The Militant(logo) 
    Vol.60/No.22           June 3, 1996 
 
 
25 And 50 Years Ago  

June 4, 1971
CHICAGO - Five hundred women came out of the kitchens and into the streets of downtown Chicago Sat., May 15, in a march and rally for free abortion on demand, free 24-hour day-care centers, and equal opportunities in education and employment. The women were restaging a similar march their mothers and grandmothers made down Michigan Avenue in 1914 for women's suffrage.

In order to add a sense of history to the day, women in suffragist outfits led the march. Chants of "Join Us, It's Your Fight Too" and a special "Join Us" leaflet distributed along the march route brought many women from the sidewalks into the march. As women surged into the Civic Center, the site of the rally, the marshals from the stage and women already there led chants of "Free Abortion on Demand, Sisterhood is Powerful."

Kitty Cone of the Women's Day Coalition pointed out the need to unite women in struggle for repeal of all abortion laws. "Those few men who sit in their legislatures and courts, and make life- and-death decisions affecting millions of women have no right to that control, that power over us," she said, "and we must take it away from them."

June 1, 1946

May 27 - U.S. Army troops have been ordered out for strikebreaking duty against American workers.

As the 400,000 soft coal miners today resumed their bitter strike for health and safety conditions in defiance of Truman's "seizure" of the mines, an armored detachment of 150 soldiers from Camp Campbell moved into the Madisonville, Ky., mine fields to escort scabs and "protect" the nearby Pond River colliery.

For the first time since Roosevelt used troops to break the North American Aviation strike in 1941, the federal government and administration employed armed forces against workers fighting for their rights.

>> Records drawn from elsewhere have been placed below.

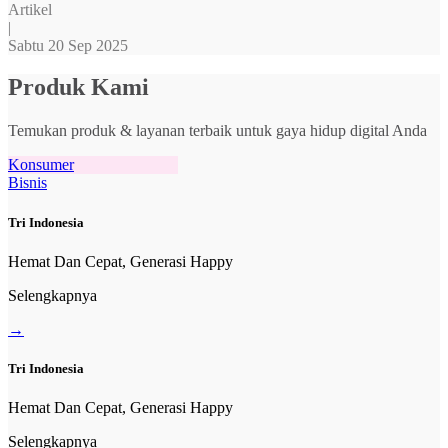
Artikel
|
Sabtu 20 Sep 2025
Produk Kami
Temukan produk & layanan terbaik untuk gaya hidup digital Anda
Konsumer
Bisnis
Tri Indonesia
Hemat Dan Cepat, Generasi Happy
Selengkapnya
→
Tri Indonesia
Hemat Dan Cepat, Generasi Happy
Selengkapnya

Despite United Mine Workers President John L. Lewis' declaration of a two-week strike truce on May 10, large numbers of the wrathful miners had refused to abandon their traditional policy of "No contract, no work." Incensed by Truman's strikebreaking "seizure" of the mines, the rank and file strike movement spread rapidly last week prior to the railroad strike. More than 200,000 miners were already out, when the rail strike brought a virtual halt to mining operations.

Every form of government pressure and intimidation is being brought to bear against the miners. Even the threat of armed force by the capitalist government failed to cow them. Up and down the coal fields, the slogan is: "You can't mine coal with bayonets."